Exercise inputs ->
++++++++

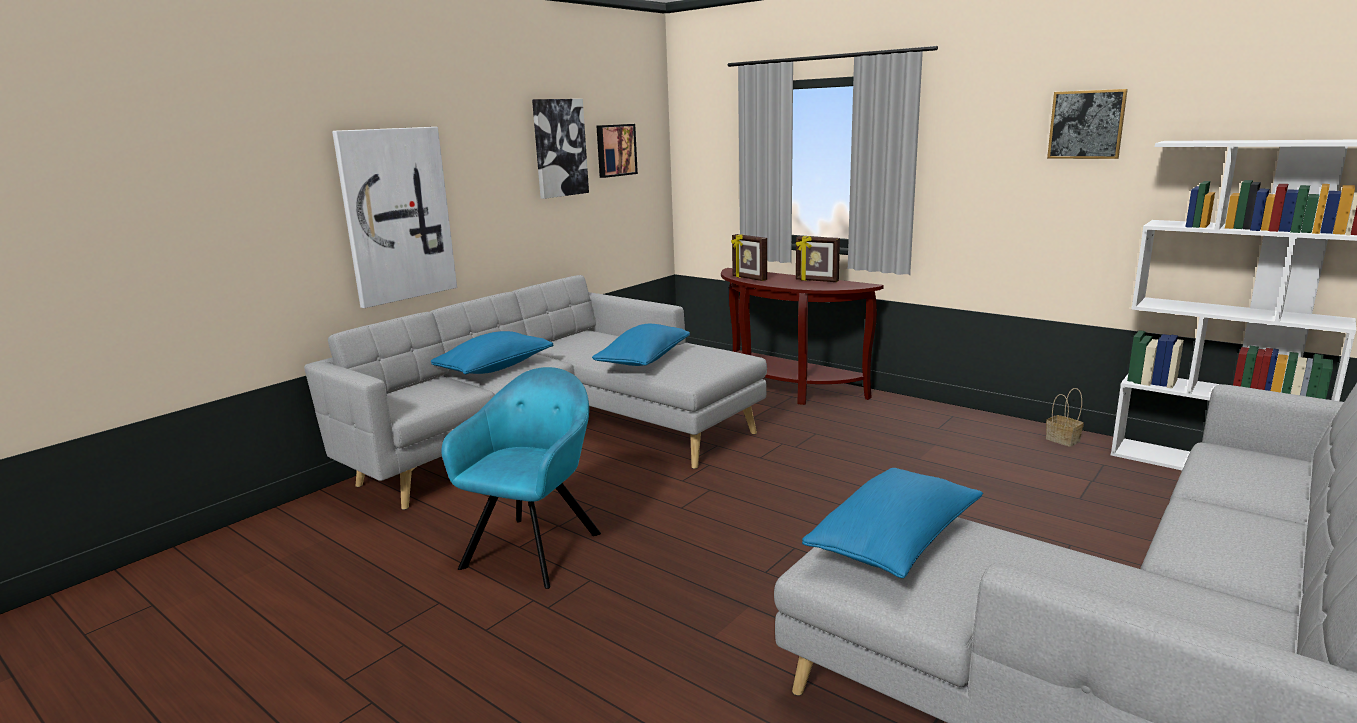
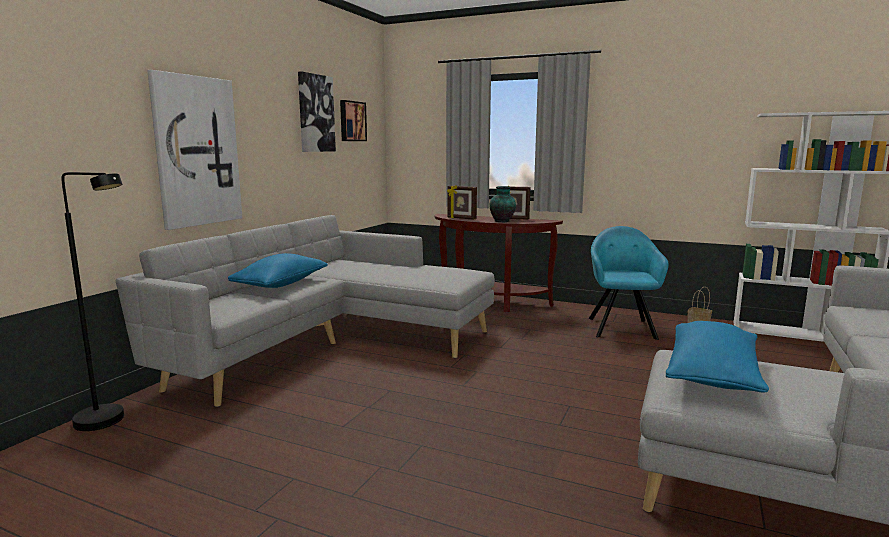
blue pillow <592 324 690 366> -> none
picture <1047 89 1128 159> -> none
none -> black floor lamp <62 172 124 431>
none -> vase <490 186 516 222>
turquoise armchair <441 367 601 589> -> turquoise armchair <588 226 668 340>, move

++++++++

Problem requirements -> The data above must be reproduced exactly, without any of its pictures.

Solution to the problem ->
blue pillow <592 324 690 366> -> none
picture <1047 89 1128 159> -> none
none -> black floor lamp <62 172 124 431>
none -> vase <490 186 516 222>
turquoise armchair <441 367 601 589> -> turquoise armchair <588 226 668 340>, move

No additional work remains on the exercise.